Informal activities are associated with the more intangible enablers of knowledge sharing, typically associated with culture and behaviour and, being hard to define and deliver, often appear as ‘platitudes’ in a knowledge management strategy with no clear actions and no obvious deliverables. A further complication associated with these more informal activities is that they are not obviously ‘owned’ within the business and, being enterprise wide, are normally beyond the scope of an individual area of strategic focus.

Social media tools have the capacity to address these intangible enablers without the need for formal organisational ‘ownership’ by allowing ‘community’ ownership of information, networks and channels.

Participation by users in a social media-rich environment both engender, and rely upon, environmental factors such as:

  • communication through conversation rather than monologue
  • participation at an individual level, not an organisational level
  • a flow of information which is predominantly ‘pull’ not ‘push’
  • distributed rather than central ownership and control
  • correct balance between managerial trust and personal responsibility.

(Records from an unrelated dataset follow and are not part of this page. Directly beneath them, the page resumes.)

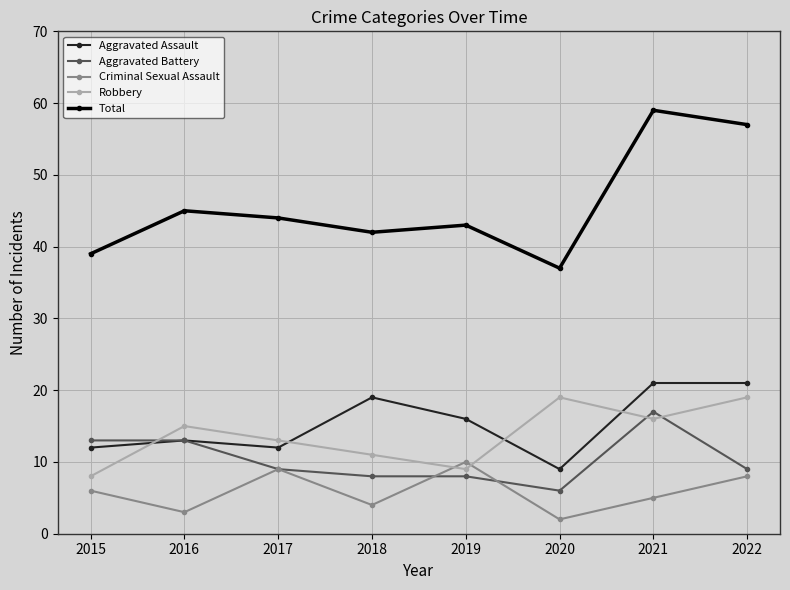

How many lines are shown in the chart?

5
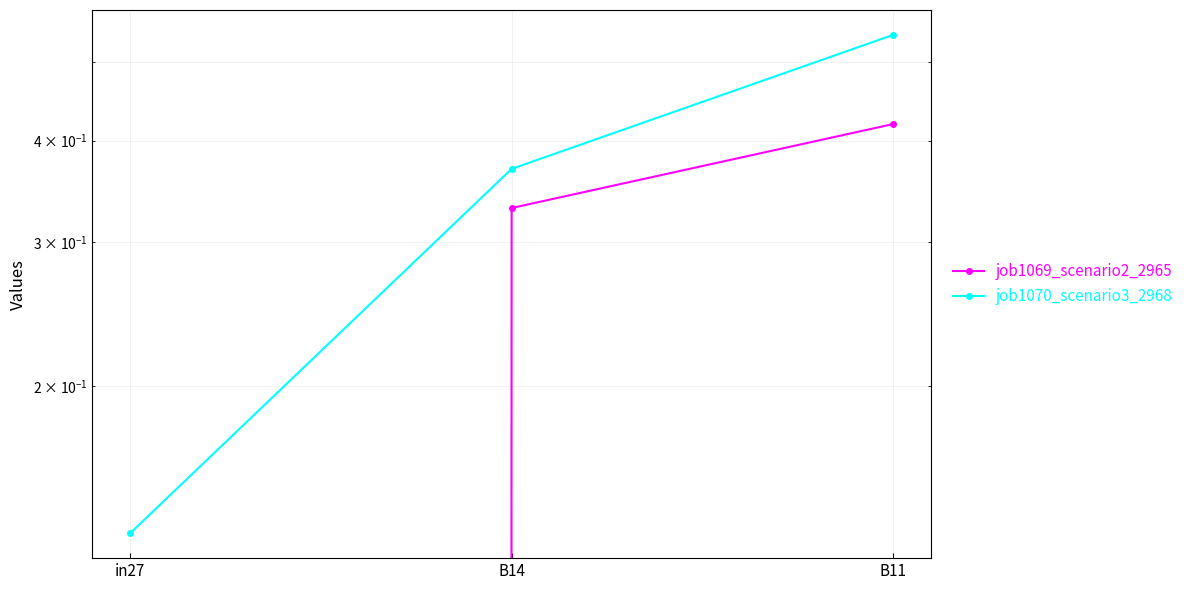

What is the lowest value of the job1070_scenario3_2968 series?

0.1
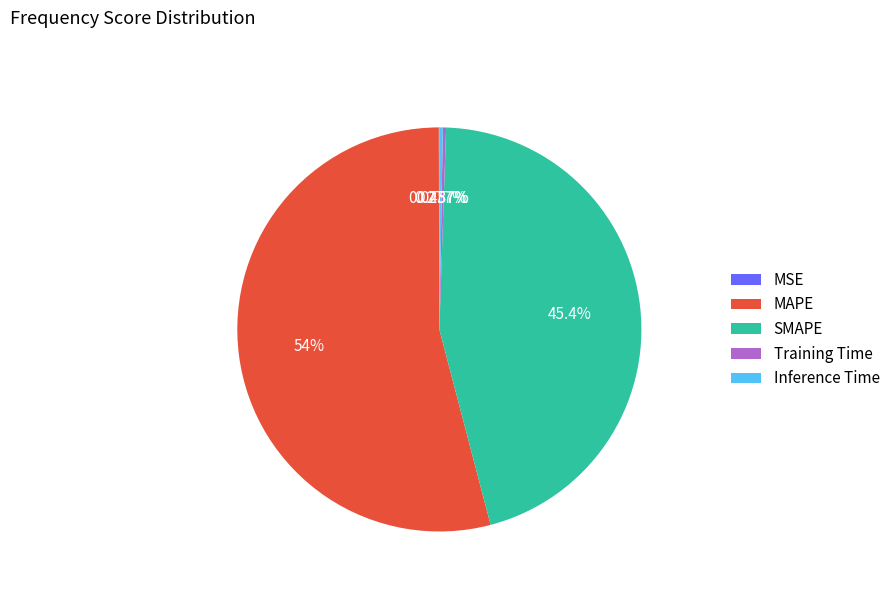

Which category has the biggest portion of the pie?

MAPE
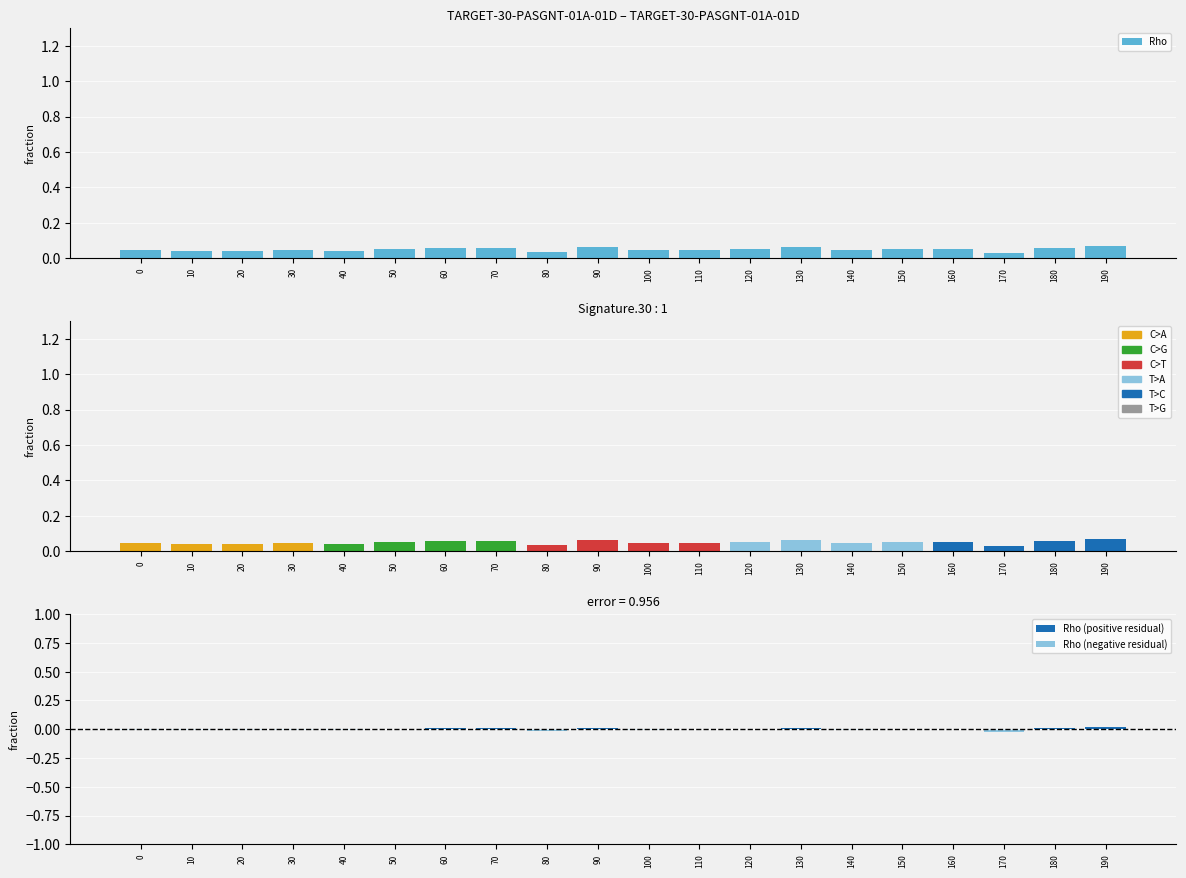

What is the maximum value for Rho?

0.1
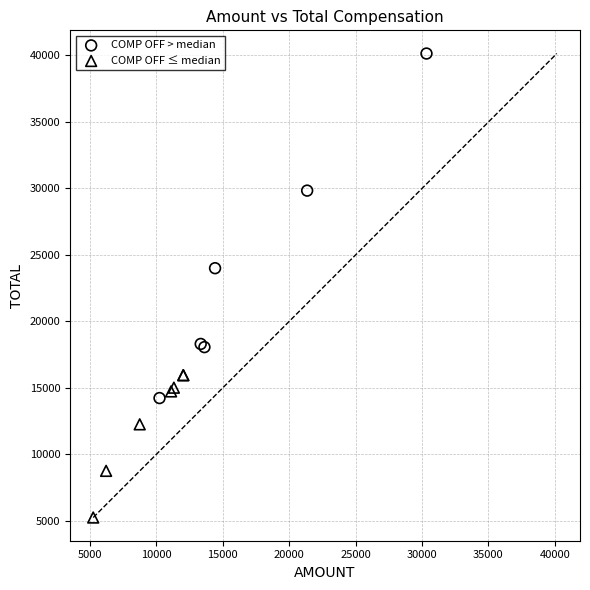

Which series contains the lowest Y value?

COMP OFF ≤ median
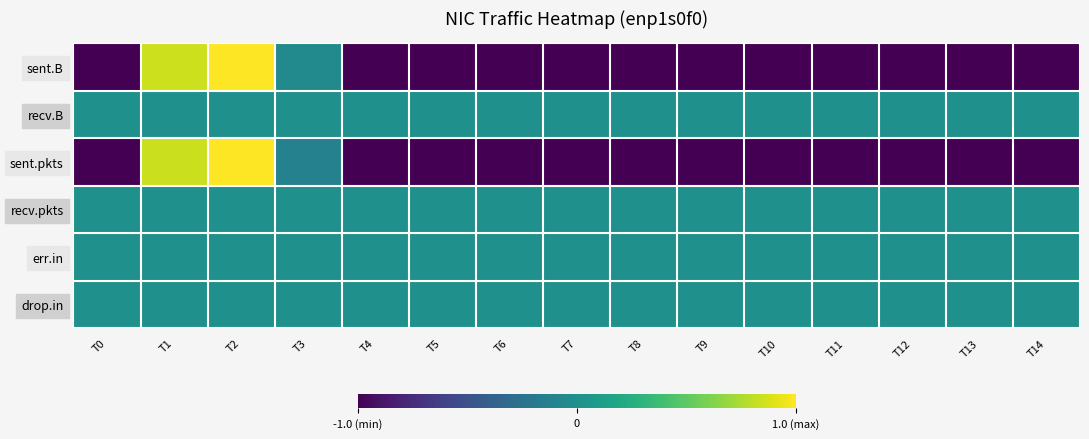

What is the greatest value displayed?

1.0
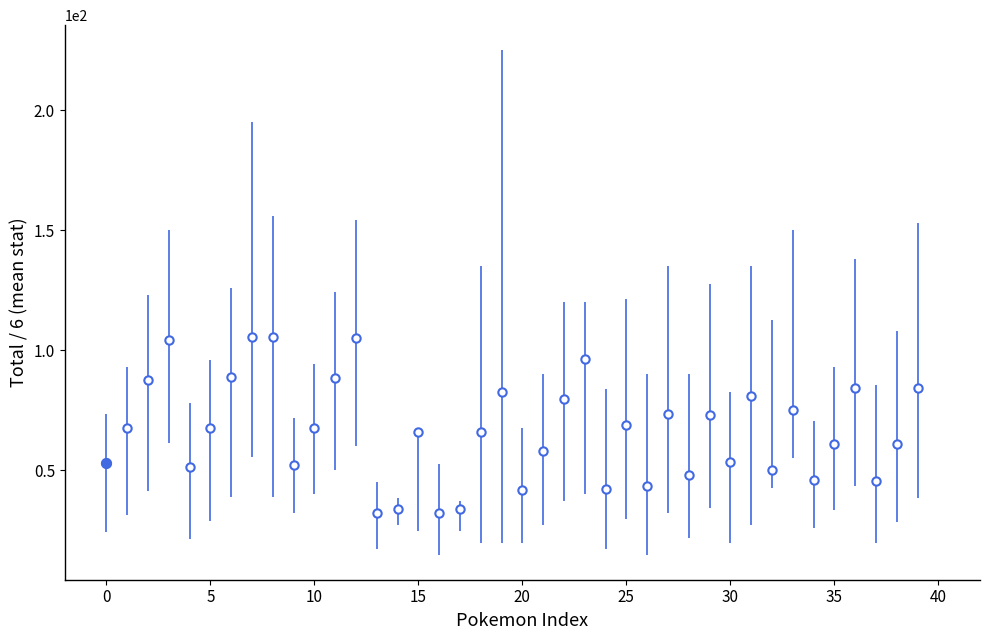

What is the smallest value displayed?

32.5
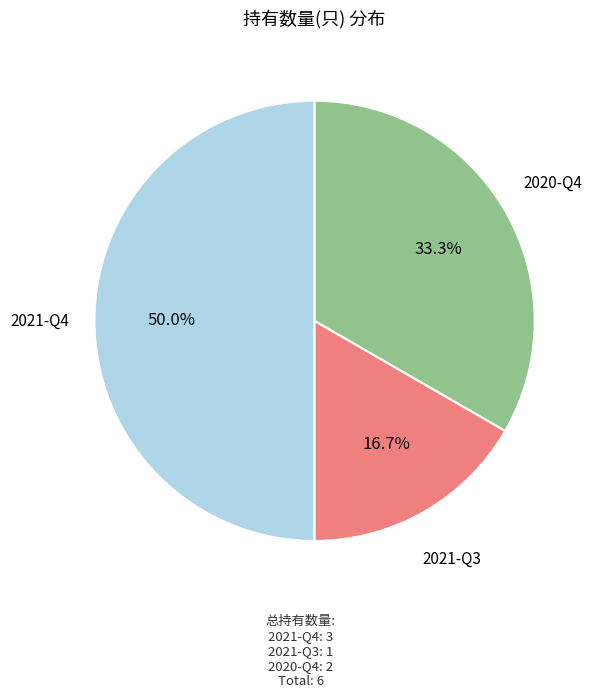

Does 2020-Q4 account for over 50% of the chart?

No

The converse of these environmental factors has traditionally been a significant barrier to the facilitation of effective knowledge management. The fact that social media tools can break them down is key to their contribution to the knowledge management challenge.

A key barrier to the successful implementation of enterprise knowledge sharing and management has been a mix of ‘intangible’ factors which could be categorised under the headings of culture and behaviours. The enormity of the perceived task in transforming these factors favourably and the lack of enterprise-wide ownership of that task has paralysed knowledge management practitioners for many years.

The advent of social media tools and their ability to facilitate a seismic cultural shift in the relationship between individuals within an organisation, and with the organisation itself, is a huge opportunity to dismantle those barriers and move a significant step towards enterprise knowledge sharing and management.

The paper also included the diagram I published in this post.

I agree entirely with Luis Suarez that the focus of KM has been far too much on tools and process, but don’t think social media is the ‘death’ of KM … rather, it is the missing link that can address some of the tricky ‘intangibles’ to which KM has traditionally paid lip-service while busily delivering new KM tools and re-engineering processes.